Ray Entwistle, chairman of Scoban, said: "I am delighted that Graeme is joining our team and brings with him the experience of running a banking business, showing foresight throughout the troubles of 2008, and defining a strategy that made Scottish Widows Bank a very successful operation."
The appointment suggests that Scoban, launched by the former Adam and Co chief executive Mr Entwistle two years ago in the teeth of the regulatory crackdown on banks, has helped to influence and will benefit from a review by the Financial Services Authority of "barriers to entry" in the banking market.
The FSA is due to publish the review next month. It will address whether the hurdles set for new entrants are unnecessarily restrictive, including the size of capital adequacy requirements.
Scoban, which has been in discussions with potential backers over the bank's eventual name, has previously said it could be required to have £75m to £100m of capital before opening its doors. Mr Entwistle said Mr Hartop's appointment came "as we work very closely with the FSA to gain our banking licence and I am of course pleased that the process for authorising newcomers to the banking marketplace is currently the subject of considered discussion".
He said Mr Hartop would submit a formal application to the FSA, or one of its two successor authorities, the newly formed prudential regulator PRA, "in the next few months with a response anticipated quite soon afterwards". A spokesman for the FSA said banking authorisation encompassed capital adequacy, conduct, systems, and controls to prevent money-laundering.
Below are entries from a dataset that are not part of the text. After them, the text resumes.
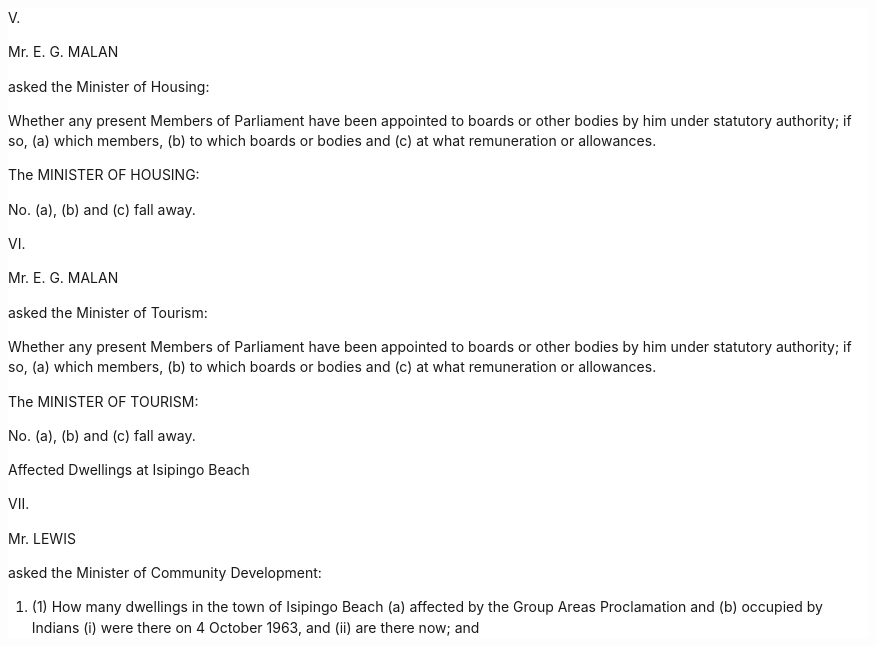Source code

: </answer>

<question by="#malan" to="#minister_of_housing">

<num>V.</num>

<from>Mr. E. G. MALAN</from>

<p>asked the Minister of Housing:</p>

<block name="quote">Whether any present Members of Parliament have been appointed to boards or other bodies by him under statutory authority; if so, (a) which members, (b) to which boards or bodies and (c) at what remuneration or allowances.</block>

</question>

<answer by="#minister_of_housing" to="#malan">

<from>The MINISTER OF HOUSING:</from>

<p>No. (a), (b) and (c) fall away.</p>

</answer>

<question by="#malan" to="#minister_of_tourism">

<num>VI.</num>

<from>Mr. E. G. MALAN</from>

<p>asked the Minister of Tourism:</p>

<block name="quote">Whether any present Members of Parliament have been appointed to boards or other bodies by him under statutory authority; if so, (a) which members, (b) to which boards or bodies and (c) at what remuneration or allowances.</block>

</question>

<answer by="#minister_of_tourism_" to="#malan">

<from>The MINISTER OF TOURISM:</from>

<p>No. (a), (b) and (c) fall away.</p>

</answer>

</writtenStatements>

<writtenStatements>

<heading>Affected Dwellings at Isipingo Beach</heading>

<question by="#lewis" to="#minister_of_community_development">

<num>VII.</num>

<from>Mr. LEWIS</from>

<p>asked the Minister of Community Development:</p>

<ol>

<li>(1) How many dwellings in the town of Isipingo Beach (a) affected by the Group Areas Proclamation and (b) occupied by Indians (i) were there on 4 October 1963, and (ii) are there now; and</li>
"We are reviewing that process and addressing some of the concerns – one of which is are capital levels too high – and asking is there more we can do as a regulator to make it easier for new entrants," he said.
He added: "As well as the massive capital outlay it is also quite difficult hiring personnel when you haven't actually got FSA authorisation - there is a recognition from our point of view that probably more can be done to help new entrants."
Scoban had, by mid-2012, only raised some £5m of an initial £8m fundraising target set in early 2011.
But discussions with the FSA encouraged it later last year to make key appointments and sign a 10-year lease on a Charlotte Square office.